Workshop Penerapan SPIP dan Pengawalan Program #SERASI

umum

Editor Utama

Workshop Penerapan SPIP dan Pengawalan Program #SERASI

Penerapan SPIP dan Pengawalan Program Serasi sangat penting dilaksanakan seperti yang telah digariskan dalam Peraturan Pemerintah Nomor 60 Tahun 2008 tetang Sistem Pengendalian Internal Pemerintah (SPIP). Penerapan SPIP memungkinkan setiap instansi dan satuan kerja dapat secara dini mengidentifikasi dan memetakan titik kritis dan mitigasi risiko dari keseluruhan proses bisnis pelaksanaan program/kegiatan yang direncanakan sekaligus dapat mengantisipasi dan meminimalisir berbagai bentuk kekeliruan atau penyimpangan dalam pelaksanaan sehingga tujuan dan sasaran pelaksanaan yang efisien, efektif, dan akuntabel dapat tercapai. Selain itu yang tidak kalah pentingnya adalah perlunya pengawalan atau pendampingan terhadap pelaksanaan kegiatan sehingga secara administrasi dan teknis dapat berjalan dengan baik sesuai dengan tujuan yang telah ditetapkan.

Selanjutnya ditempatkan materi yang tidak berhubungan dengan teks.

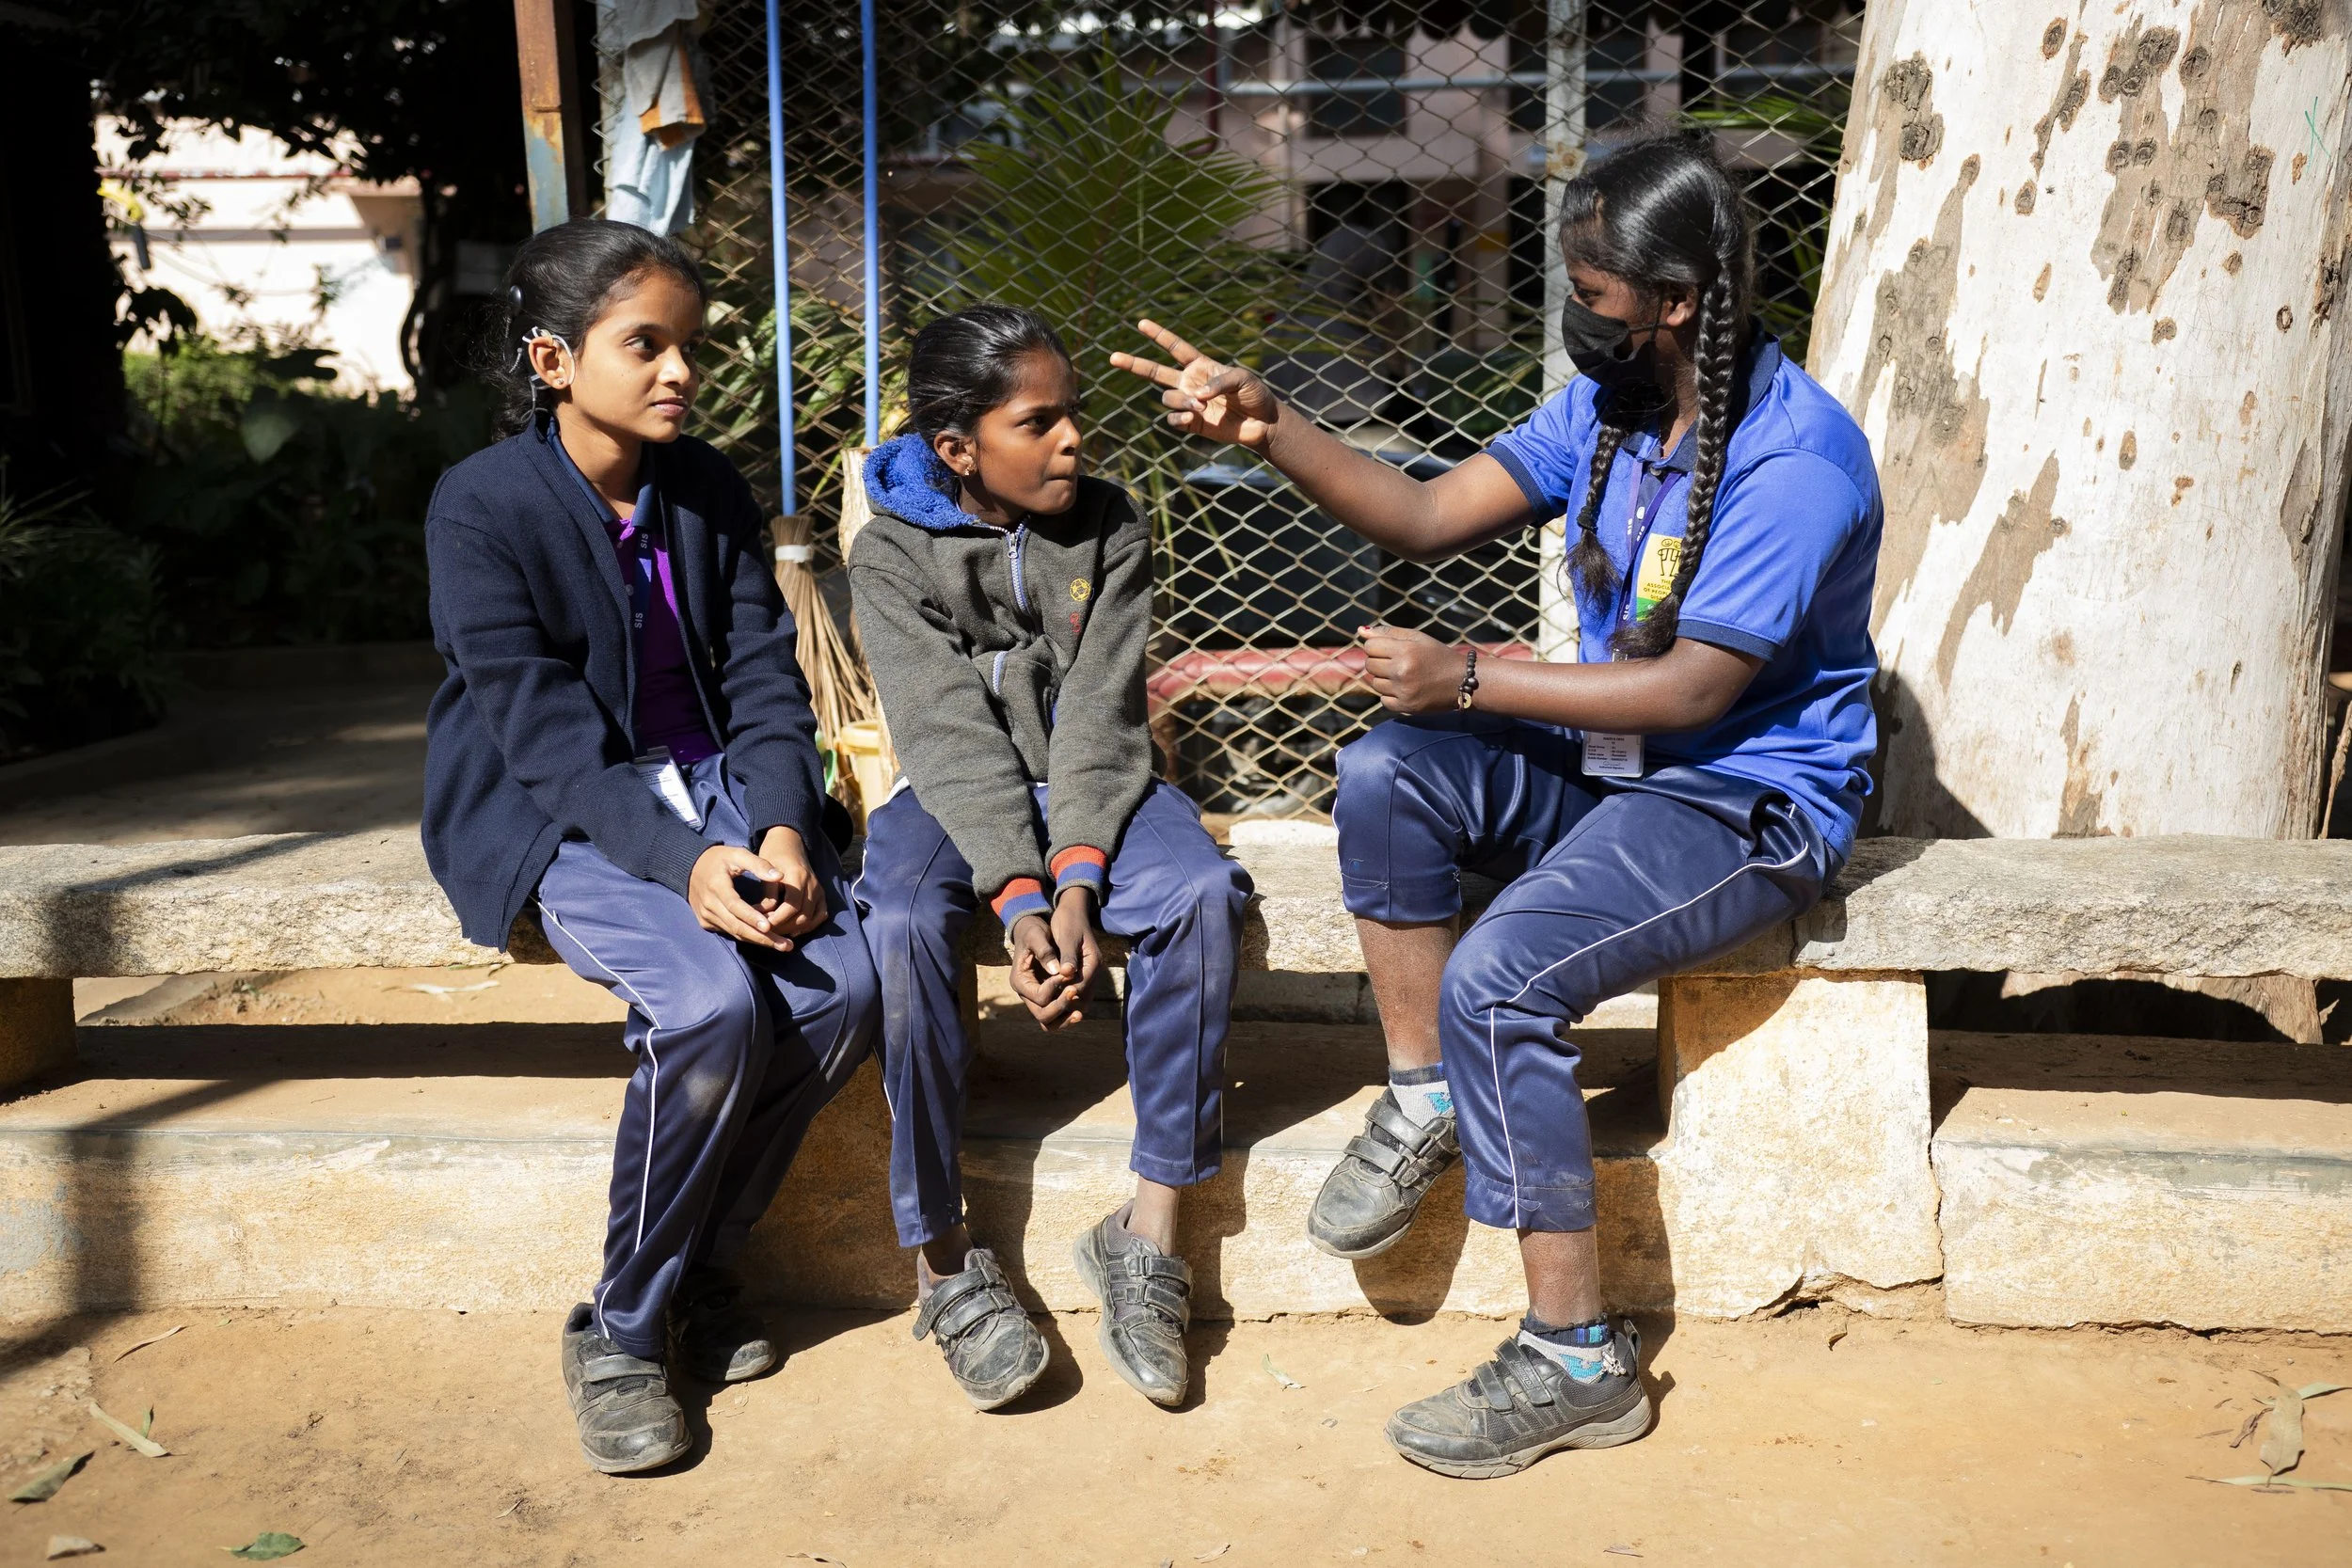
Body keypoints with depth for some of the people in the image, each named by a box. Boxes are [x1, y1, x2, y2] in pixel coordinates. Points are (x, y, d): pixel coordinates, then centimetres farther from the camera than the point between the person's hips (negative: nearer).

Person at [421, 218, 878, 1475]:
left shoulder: (710, 493, 6)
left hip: (714, 791, 5)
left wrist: (782, 829, -16)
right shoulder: (481, 507, -10)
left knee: (845, 983, -21)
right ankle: (622, 1328, -6)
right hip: (559, 819, -5)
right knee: (712, 1005, -30)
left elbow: (766, 686, 2)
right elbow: (547, 735, -17)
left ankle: (692, 1277, 0)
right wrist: (683, 863, -30)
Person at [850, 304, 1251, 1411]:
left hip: (1091, 793, 2)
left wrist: (1074, 884, -24)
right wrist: (1019, 902, -28)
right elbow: (952, 735, -16)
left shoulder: (1109, 531, 1)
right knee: (902, 924, -33)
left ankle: (1147, 1231, -20)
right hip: (955, 799, -1)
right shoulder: (891, 553, -5)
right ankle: (944, 1263, -18)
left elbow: (1099, 720, -9)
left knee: (1202, 891, -30)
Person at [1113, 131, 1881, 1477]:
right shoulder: (1606, 405, 4)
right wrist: (1268, 427, -10)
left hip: (1754, 801, -8)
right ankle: (1425, 1101, -1)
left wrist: (1469, 678, -21)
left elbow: (1689, 690, -23)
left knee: (1496, 981, -26)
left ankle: (1578, 1361, -11)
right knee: (1388, 773, -16)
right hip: (1612, 756, 8)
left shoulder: (1797, 458, -21)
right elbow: (1428, 516, 1)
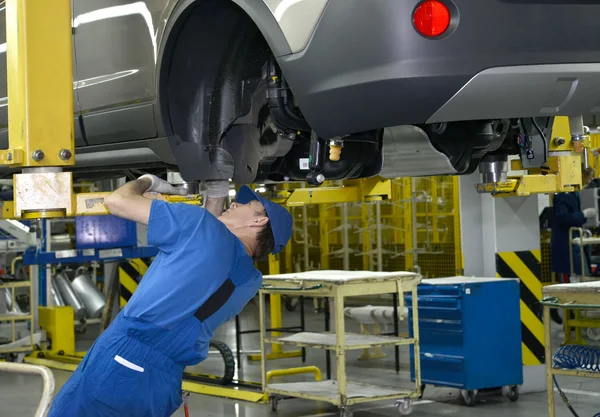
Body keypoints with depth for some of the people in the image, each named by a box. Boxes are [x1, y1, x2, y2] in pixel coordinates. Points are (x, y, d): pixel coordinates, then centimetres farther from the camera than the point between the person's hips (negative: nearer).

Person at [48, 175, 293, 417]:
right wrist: (216, 197, 31)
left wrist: (146, 182, 19)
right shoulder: (250, 283, 11)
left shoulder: (202, 225, -7)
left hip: (118, 365, -7)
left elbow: (116, 201, -1)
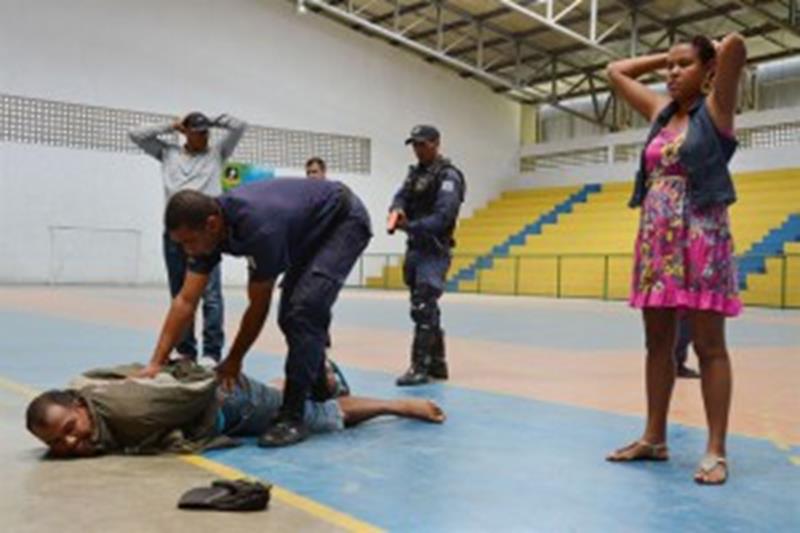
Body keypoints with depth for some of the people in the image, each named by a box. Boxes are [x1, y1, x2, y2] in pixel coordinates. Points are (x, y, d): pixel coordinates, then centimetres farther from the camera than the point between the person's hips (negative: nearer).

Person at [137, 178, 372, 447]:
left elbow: (259, 307, -24)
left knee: (303, 310, -22)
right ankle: (320, 393, 31)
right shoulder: (207, 226, -14)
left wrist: (233, 361, -11)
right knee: (290, 316, 10)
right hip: (312, 228, 9)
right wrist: (156, 363, -15)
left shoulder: (259, 228, -38)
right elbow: (186, 301, -11)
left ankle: (293, 417, -14)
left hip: (345, 221, -9)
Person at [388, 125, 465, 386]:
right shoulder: (415, 172, 16)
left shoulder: (448, 175, -10)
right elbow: (401, 197, 6)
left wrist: (410, 227, -24)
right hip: (415, 249, 8)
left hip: (434, 252, -8)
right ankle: (437, 364, 21)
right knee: (427, 308, 13)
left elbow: (443, 216, -20)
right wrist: (397, 210, -17)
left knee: (423, 308, -14)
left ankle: (420, 367, -11)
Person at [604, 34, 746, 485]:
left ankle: (716, 451, -1)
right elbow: (617, 71, 26)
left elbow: (735, 45, -16)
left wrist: (715, 54, 5)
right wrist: (665, 56, 21)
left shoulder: (715, 107, -1)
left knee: (709, 346, -4)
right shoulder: (661, 111, 15)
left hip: (701, 237, -6)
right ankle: (654, 438, 18)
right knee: (658, 343, 9)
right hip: (656, 239, 6)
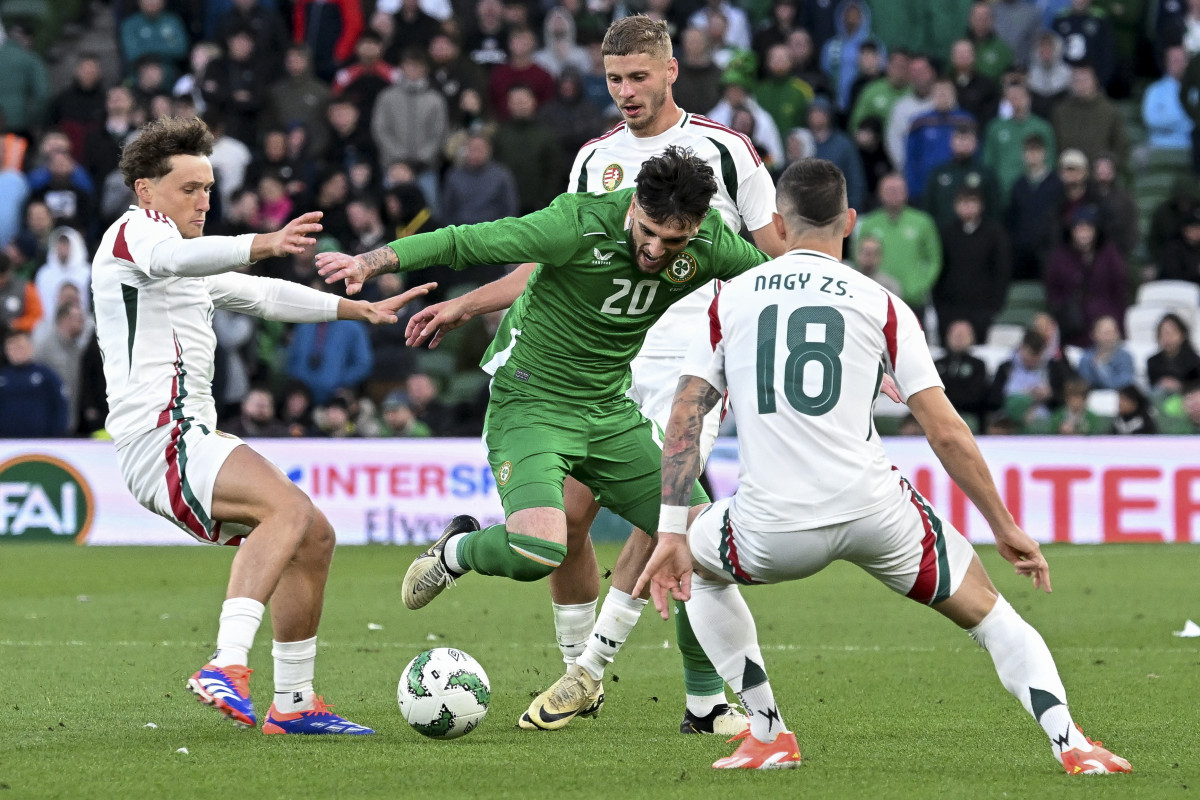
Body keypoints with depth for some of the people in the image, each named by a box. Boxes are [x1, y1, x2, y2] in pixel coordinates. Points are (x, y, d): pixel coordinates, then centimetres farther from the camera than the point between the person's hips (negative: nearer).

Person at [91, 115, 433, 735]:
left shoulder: (192, 276, 30)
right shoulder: (135, 230, -1)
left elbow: (262, 295, 41)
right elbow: (179, 256, -25)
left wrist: (361, 309, 41)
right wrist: (265, 244, -42)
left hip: (191, 438, 10)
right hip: (163, 436, -10)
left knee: (313, 537, 11)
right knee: (289, 509, -29)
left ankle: (292, 704, 13)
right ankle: (226, 666, -42)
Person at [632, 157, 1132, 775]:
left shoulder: (730, 299, 12)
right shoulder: (880, 305, 7)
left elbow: (685, 417, 6)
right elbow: (946, 432, 3)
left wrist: (670, 535, 7)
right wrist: (1005, 528, 12)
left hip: (772, 528, 1)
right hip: (873, 510, -1)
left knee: (699, 568, 33)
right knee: (987, 613, 17)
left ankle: (767, 734, 26)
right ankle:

Program #SERASI sebagai salah satu program prioritas Kementerian Pertanian dalam pengembangan lahan rawa (pasang surut/lebak) yang saat ini sedang dan akan dilaksanakan di Provinsi Sumatera Selatan, Kalimantan Selatan, dan Sulawesi Selatan untuk kesejahteraan petani dengan tetap memperhatikan fungsi pelestarian lingkungan sebagai sumber penghasil bahan pangan.

Bertempat di Hotel Golden Tulip Galaxy Banjarmasin, 3-5 April 2019, Workshop SPIP dilakukan untuk menganalisis dan menyusun metode serta penerapan Sistem Pengendalian (SPIP) dan Pengawalan Program #Serasi. Selanjutnya akan menjadi panduan dalam pengawalan unit kerja dalam melaksanakan Program #Serasi.

Pada intinya SPIP itu bagaimana kita dapat mengenali resiko dan memitigasi resiko dari kegiatan-kegiatan kita, dengan pengendalian yang bersistem :

1. Identifikasi resiko

2. Pemetaan resiko

3. Pembuatan rancangan pengendalian

sehingga dengan mengantisipasi serta mengenali hambatan output serta suboutput dari kegiatan #SERASI dapat tercapai dengan baik.